=== DATA SHOWN ===

------------------------------

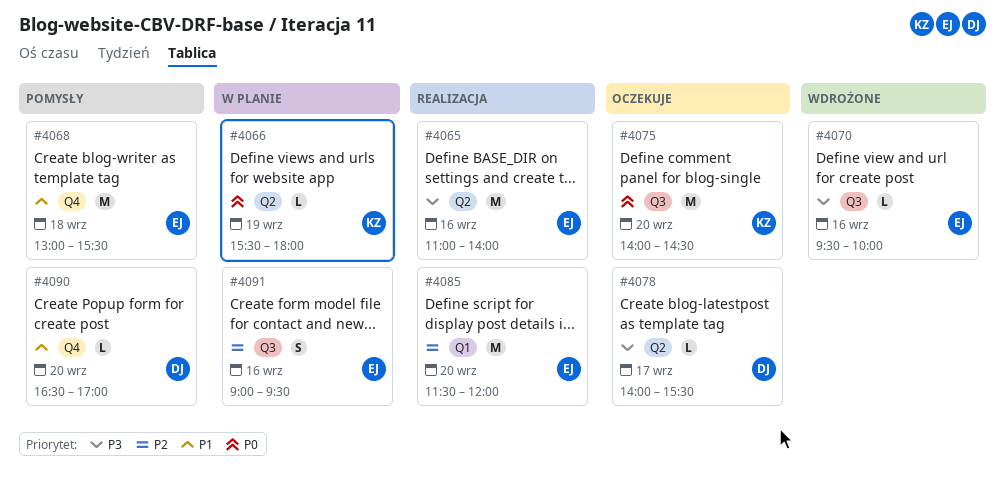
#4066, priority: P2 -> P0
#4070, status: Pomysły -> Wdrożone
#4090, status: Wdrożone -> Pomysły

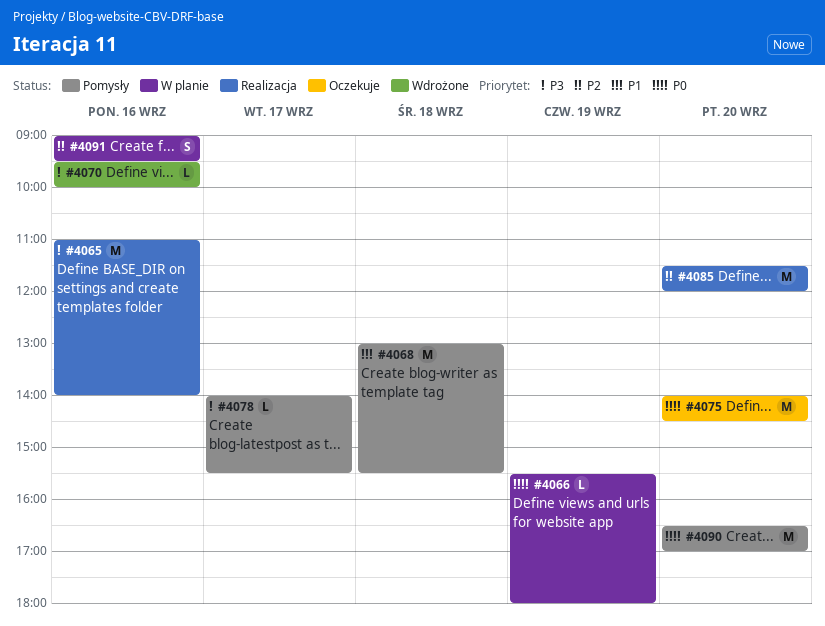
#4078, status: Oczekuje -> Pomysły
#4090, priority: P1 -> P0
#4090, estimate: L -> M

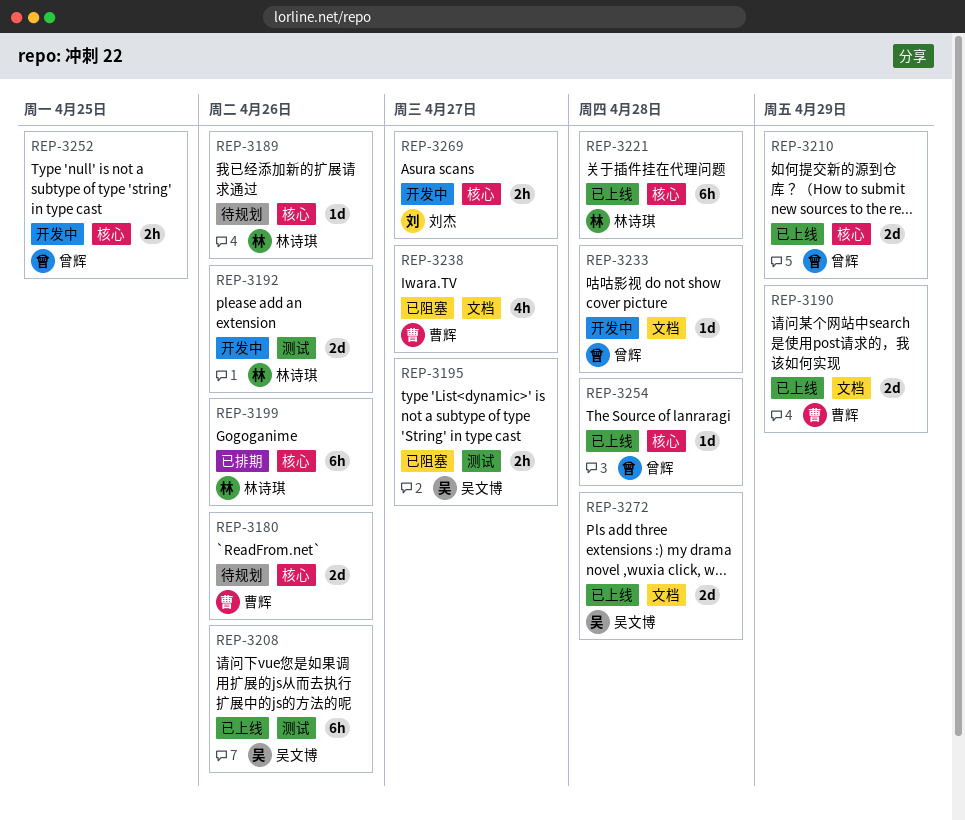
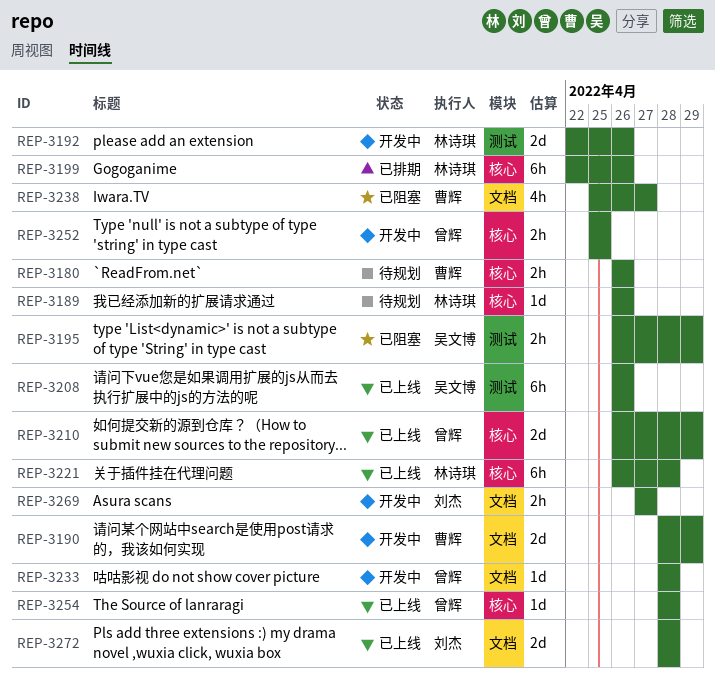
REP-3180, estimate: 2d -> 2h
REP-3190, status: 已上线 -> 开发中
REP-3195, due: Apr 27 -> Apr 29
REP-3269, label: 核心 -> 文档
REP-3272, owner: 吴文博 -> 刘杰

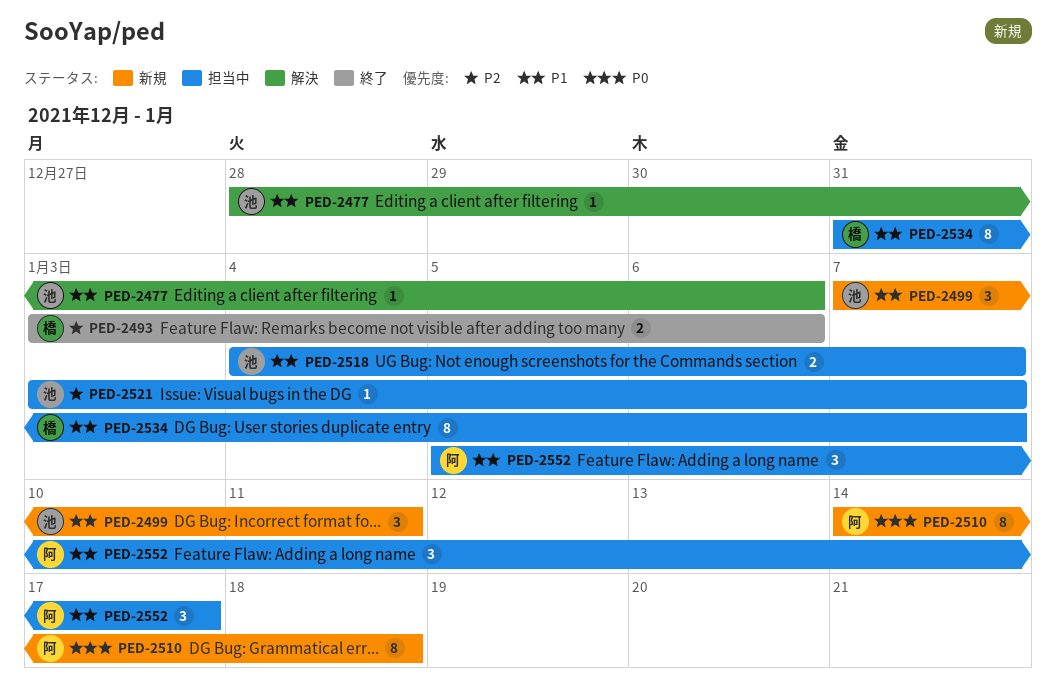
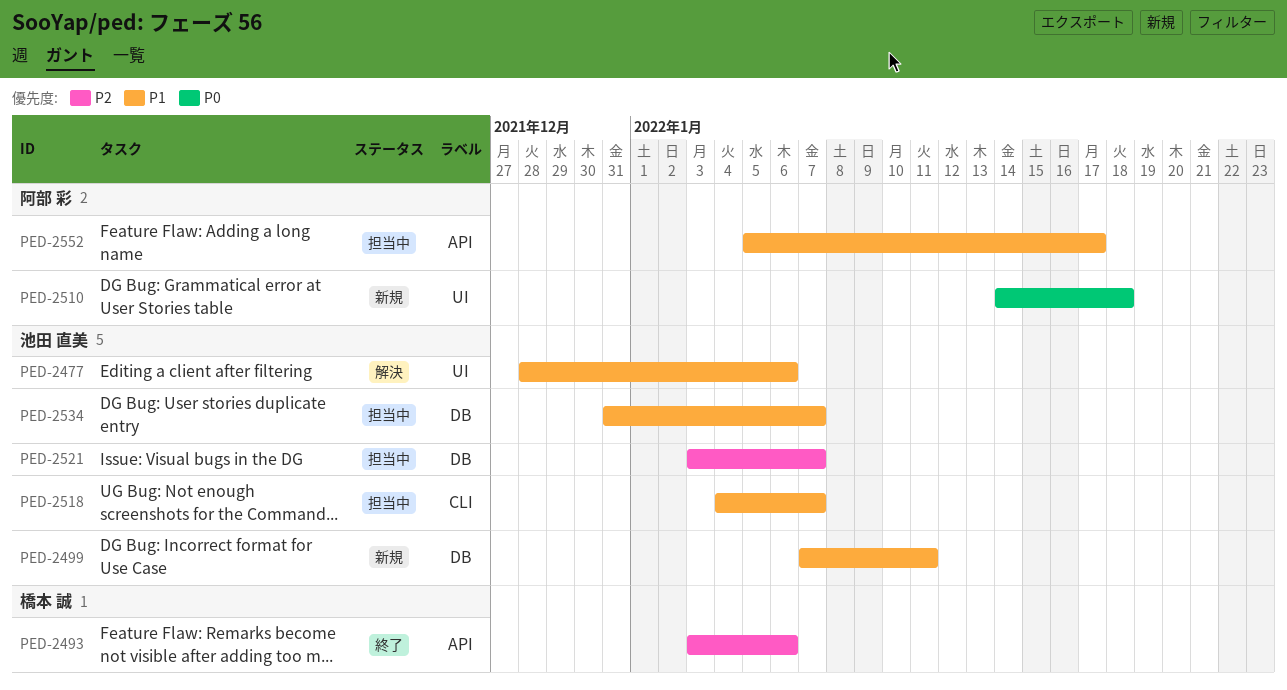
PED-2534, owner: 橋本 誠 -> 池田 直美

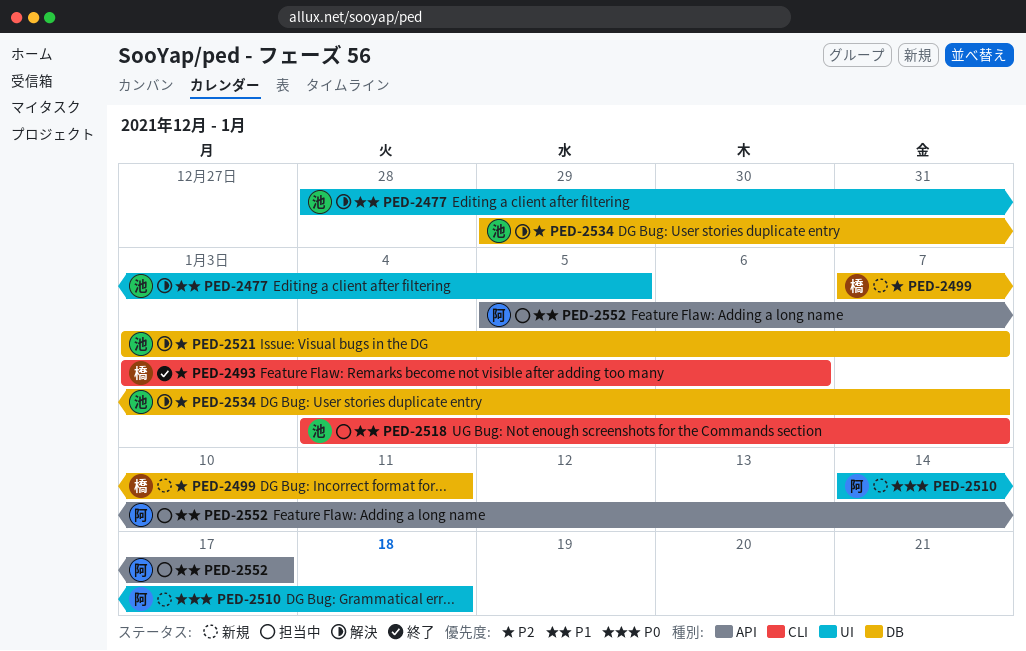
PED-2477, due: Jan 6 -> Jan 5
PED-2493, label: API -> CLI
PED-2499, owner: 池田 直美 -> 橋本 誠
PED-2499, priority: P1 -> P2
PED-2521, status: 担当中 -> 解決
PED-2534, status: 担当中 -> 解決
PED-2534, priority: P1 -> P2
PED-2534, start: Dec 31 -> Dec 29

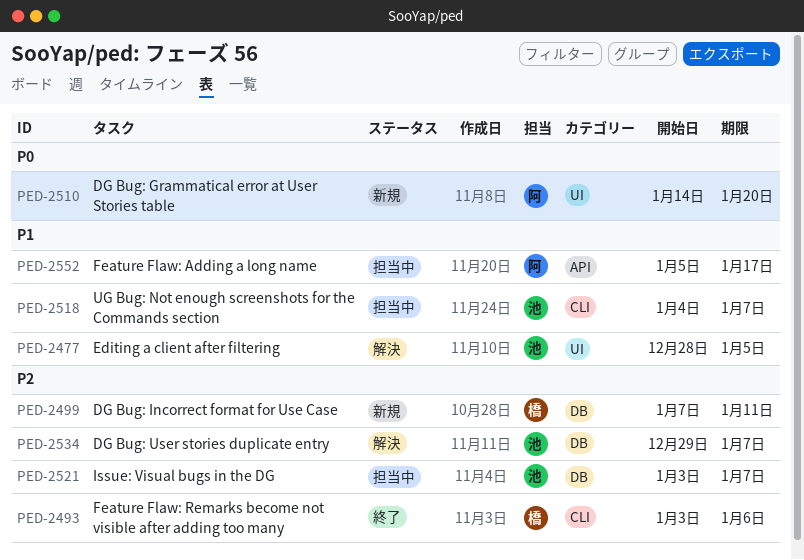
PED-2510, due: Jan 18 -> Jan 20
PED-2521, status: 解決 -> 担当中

------------------------------

=== PROBLEM TO WORK ON ===
Your task is to set down the records shown above exactly, minus any pictures.

=== RESULT OF THIS EXERCISE ===
#4066, priority: P2 -> P0
#4070, status: Pomysły -> Wdrożone
#4090, status: Wdrożone -> Pomysły

#4078, status: Oczekuje -> Pomysły
#4090, priority: P1 -> P0
#4090, estimate: L -> M

REP-3180, estimate: 2d -> 2h
REP-3190, status: 已上线 -> 开发中
REP-3195, due: Apr 27 -> Apr 29
REP-3269, label: 核心 -> 文档
REP-3272, owner: 吴文博 -> 刘杰

PED-2534, owner: 橋本 誠 -> 池田 直美

PED-2477, due: Jan 6 -> Jan 5
PED-2493, label: API -> CLI
PED-2499, owner: 池田 直美 -> 橋本 誠
PED-2499, priority: P1 -> P2
PED-2521, status: 担当中 -> 解決
PED-2534, status: 担当中 -> 解決
PED-2534, priority: P1 -> P2
PED-2534, start: Dec 31 -> Dec 29

PED-2510, due: Jan 18 -> Jan 20
PED-2521, status: 解決 -> 担当中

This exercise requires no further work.